My HR Website Project Story

Becoming a slave to SEO is so easy.

Google usually tweaks its algorithm as it displays search results several times a year. Those are kind of the big changes. Otherwise, of course, they change little things every day. And you need to remember that you are on your own, while Google has thousands of people focusing on one thing - how to provide relevant results to your query. It’s just a force that can’t be overwhelmed.

Google is also the only one with truly accurate data in this game. It’s not you, you only have a tiny slice for yourself. And that’s really the bare minimum that makes no difference. Even the big SEO analytics providers don’t have it. They too only have tiny pieces that they try to piece together in various ways. Google is simply the only one that knows exactly what people are searching for, how they’re searching for it, and what links they’re clicking on.

The modus operandi of SEO is constantly changing. Practices that work great today probably won’t work so great after the next algorithm adjustment. And investing in constant change is a road to hell. It’s paved with good intentions, but no one has the strength, energy, time or money to follow every change.

Google has made it partly easier. It has published clear rules on what a site that is liked and included in search results should look like. The rules are not complicated and are precisely structured:

  1. Know what the website is about
  2. I know who the website is for
  3. I know what the website is about
  4. I know what a proper website structure should look like
  5. I do it in a clear and understandable way
  6. I think about everyone coming from desktop, tablet and mobile
  7. I know how to make a page that loads at lightning speed

Surprising, isn’t it? It’s the same as writing a study book for students. Just follow simple rules, don’t surprise your visitors with terms they don’t know yet and help them develop the story gradually. And the main thing at the end, there’s no SEO involved.

And then there are a few technical details about what data a page should contain to be considered readable by Google. It starts with font size, a clear page description, a logical URL, and a basic recommendation about text length. It’s not always true that long text is better than short text. Often, then, the information on the page is just repeated several times to stretch it all out.

Also, there is nothing about keywords. In fact, Google can handle that on its own. It puts the page in the right context and can distinguish for itself which keywords the page should pop up in search results.

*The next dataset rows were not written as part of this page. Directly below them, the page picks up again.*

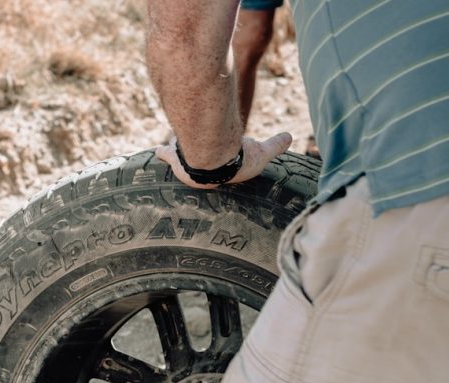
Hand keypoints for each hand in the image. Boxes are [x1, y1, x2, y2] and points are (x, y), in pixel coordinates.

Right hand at [156, 132, 292, 188]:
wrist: (212, 158)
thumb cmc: (237, 161)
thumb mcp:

So there’s no point in investing in constant changes and trying to tweak every page on the site. We lose the desire to add a small piece of new unique content every day. We’ll just focus on constant tweaking instead of focusing on the overall impression. Eventually, we’ll get lost in the shuffle.

What do I personally do? I don’t tune the page to individual keywords. I always try to improve the whole context. And that’s where my tool helps me a lot, where I can see how a given page, keywords and how the pages around it are behaving.

And then there’s the Pareto rule. A small number of pages bring in the most visitors. But there’s an important BUT. For these pages to work, they need their neighbors too, because they create that overall context.

Paying attention to the overall impression gets results. Otherwise, we get off track.